Well, does it work? Hard to say. Apparently, the New Yorkers polled were surprised by the calorie content of their favorite treats, and obviously some elementary notion of nutrition is not a bad thing. Then too, apparently the practice has led some places, like Starbucks, to reduce their portion sizes — never a bad thing. Yes, people obviously need to lose weight; but even in this piece The Times refers to this drastic measure as a "Hail Mary" by desperate public health officials trying to halt the spread of diabetes and obesity. While I certainly believe hearts are firmly planted in the right place here, my concern is that such policies could do as much harm as good. The article quotes a young woman who works at Chipotle (which under NYC law discloses calories): "The customers talking calories, she said, are mostly women, and mostly slimmer older women. Men, especially the younger ones, just ask for everything, and often ask her to double the portions."

Look, I'm not surprised some people gravitate towards calorie-counting, and even that they've demanded places like Starbucks do the math for them. Formulas and numbers comfort people, but they are also an easy way to develop compulsive attitudes towards food. The times in my life when I counted calories were not my happiest, nor my healthiest: I may have eaten fewer calories, but I also smoked more and lost a lot of the pleasure in good food that I think keeps me healthy now. Anxiety and guilt are as likely to be the product of such paternalistic practices as are thoughtful choices. (I should say that my boyfriend, thin and cheap, was delighted to see how many calories a Dunkin' Donuts bagel and cream cheese had: "so much more energy for my money!")

You shouldn't be not eating Starbucks baked goods because they're calorie-laden; rather, you shouldn't do it because the banana bread has the texture of sawdust and the glazed donut tastes like Play-doh smells.
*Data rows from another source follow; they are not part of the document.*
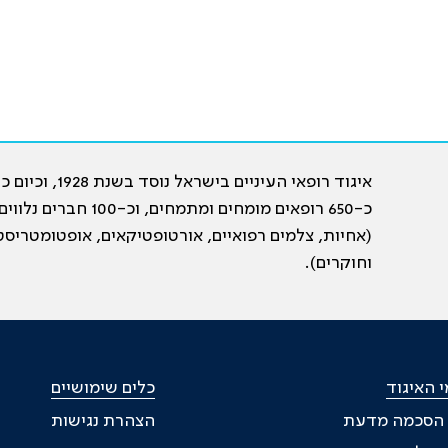
איגוד רופאי העיניים בישראל נוסד בשנת 28
כ-650 רופאים מומחים ומתמחים, וכ-100 חברים נלווי
(אחיות, צלמים רפואיים, אורטופטיקאים, אופטומטריסט
וחוקרים).
 האיגוד
כלים שימושיים
 הסכמה מדעת
הצהרת נגישות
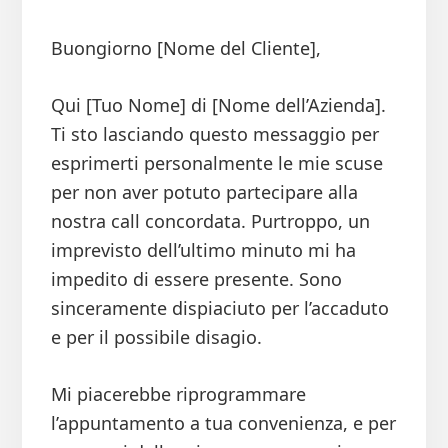
Buongiorno [Nome del Cliente],
Qui [Tuo Nome] di [Nome dell’Azienda].
Ti sto lasciando questo messaggio per
esprimerti personalmente le mie scuse
per non aver potuto partecipare alla
nostra call concordata. Purtroppo, un
imprevisto dell’ultimo minuto mi ha
impedito di essere presente. Sono
sinceramente dispiaciuto per l’accaduto
e per il possibile disagio.
Mi piacerebbe riprogrammare
l’appuntamento a tua convenienza, e per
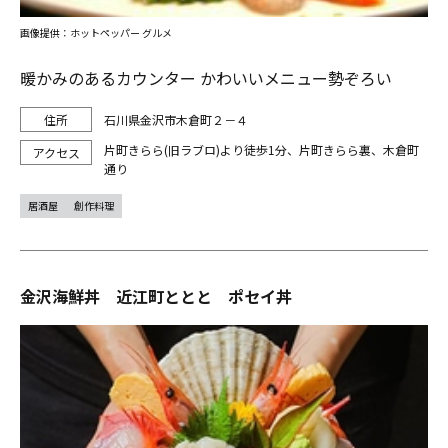
画像提供：ホットペッパー グルメ
暖かみのあるカウンター かわいいメニュー勢ぞろい
石川県金沢市木倉町２－４
片町きらら(旧ラブロ)より徒歩1分、片町きらら裏、木倉町
通り
居酒屋
創作料理
金沢海鮮丼 近江町ととと ポセイ丼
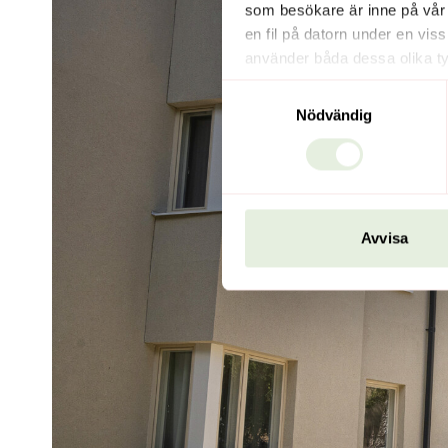
som besökare är inne på vår
en fil på datorn under en vis
använder båda dessa olika ty
Förstapartscookies sätts i de
Samtyckesval
Denna webbplats använder bå
Nödvändig
Avvisa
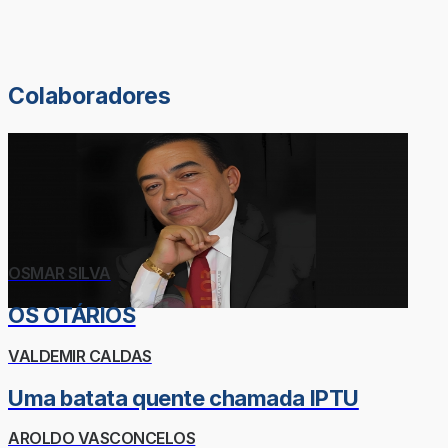
Colaboradores
OSMAR SILVA
OS OTÁRIOS
VALDEMIR CALDAS
Uma batata quente chamada IPTU
AROLDO VASCONCELOS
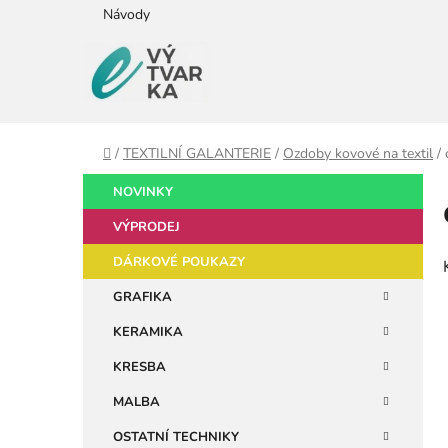
Přejít
Návody
na
obsah
Domů
/
TEXTILNÍ GALANTERIE
/
Ozdoby kovové na textil
/
P
K
Přeskočit
NOVINKY
a
kategorie
o
t
VÝPRODEJ
s
e
t
DÁRKOVÉ POUKAZY
g
r
o
GRAFIKA
a
r
KERAMIKA
i
n
e
n
KRESBA
í
MALBA
p
OSTATNÍ TECHNIKY
a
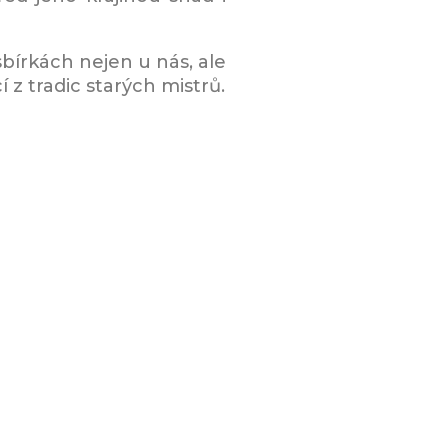
írkách nejen u nás, ale
í z tradic starých mistrů.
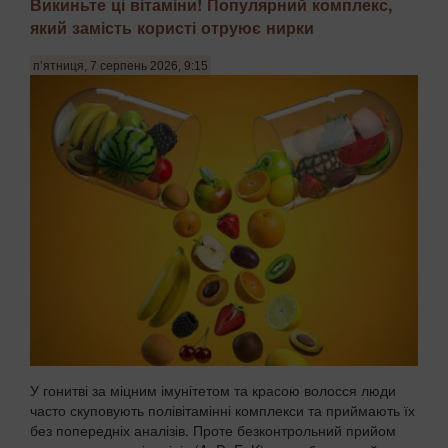
Викиньте ці вітаміни! Популярний комплекс,
який замість користі отруює нирки
Неврологи та токсикологи виявили катастрофічне
зростання концентрації мікропластику в тканинах
п’ятниця, 7 серпень 2026, 9:15
головного мозку людини. Останні дослідження показують,
що мікроскопічні частки полімерів здатні долати
гематоенцефалічний бар'єр, який раніше вважався
надійн...
У гонитві за міцним імунітетом та красою волосся люди
часто скуповують полівітамінні комплекси та приймають їх
без попередніх аналізів. Проте безконтрольний прийом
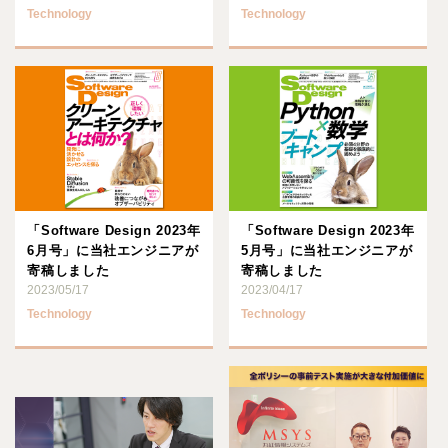
Technology
Technology
「Software Design 2023年
「Software Design 2023年
6月号」に当社エンジニアが
5月号」に当社エンジニアが
寄稿しました
寄稿しました
2023/05/17
2023/04/17
Technology
Technology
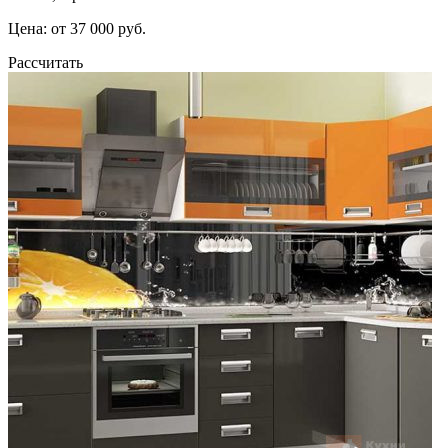
Цена: от 37 000 руб.
Рассчитать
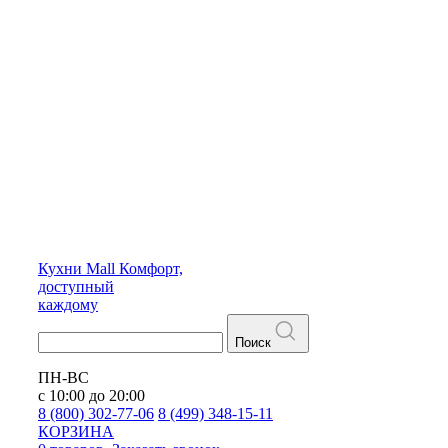
Кухни
Mall
Комфорт,
доступный
каждому
Поиск
ПН-ВС
с 10:00 до 20:00
8 (800) 302-77-06
8 (499) 348-15-11
КОРЗИНА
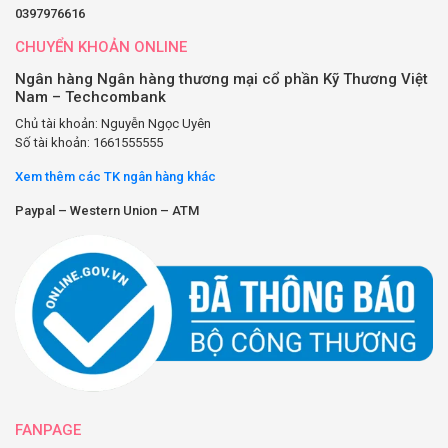
0397976616
CHUYỂN KHOẢN ONLINE
Ngân hàng Ngân hàng thương mại cổ phần Kỹ Thương Việt
Nam – Techcombank
Chủ tài khoản: Nguyễn Ngọc Uyên
Số tài khoản: 1661555555
Xem thêm các TK ngân hàng khác
Paypal – Western Union – ATM
FANPAGE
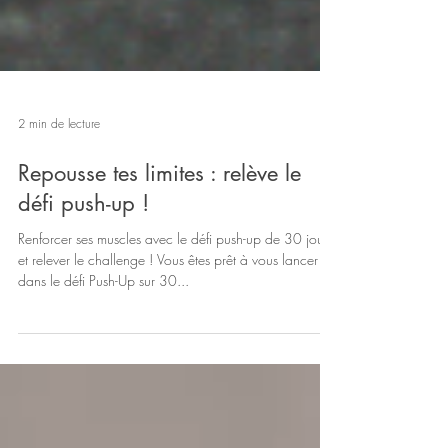
2 min de lecture
Repousse tes limites : relève le
défi push-up !
Renforcer ses muscles avec le défi push-up de 30 jours
et relever le challenge ! Vous êtes prêt à vous lancer
dans le défi Push-Up sur 30...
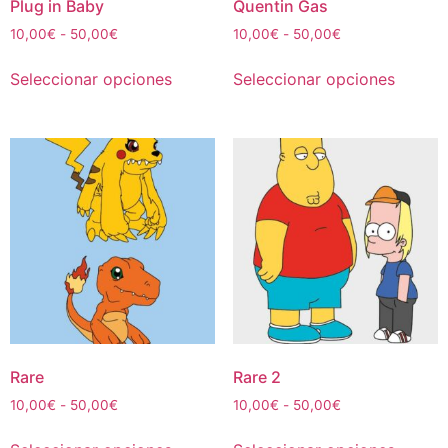
de
de
Plug in Baby
Quentin Gas
producto
produc
Rango
Rango
10,00
€
-
50,00
€
10,00
€
-
50,00
€
de
de
Este
Este
precios:
precios:
Seleccionar opciones
Seleccionar opciones
producto
produc
desde
desde
tiene
tiene
10,00€
10,00€
múltiples
múltipl
hasta
hasta
50,00€
50,00€
variantes.
variant
Las
Las
opciones
opcion
se
se
pueden
puede
elegir
elegir
en
en
la
la
página
página
de
de
Rare
Rare 2
producto
produc
Rango
Rango
10,00
€
-
50,00
€
10,00
€
-
50,00
€
de
de
Este
Este
precios:
precios:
I'm skeptical of the canonization of French women, but I do think this sort of nonsense would be greeted with heavy skepticism in any reasonable Parisian boulangerie, if only because it so officiously interferes with the sacrosanct pleasures of eating. In fact, lately I avoid these places not out of guilt but because the calorie count makes me anxious and I start to get that unhealthy twinge of "numbers over nutrition" thinking. There is a wonderful Iris Murdoch quote: "Every meal should be a treat and one ought to bless every day which brings with it a good digestion and the precious gift of hunger." Amen.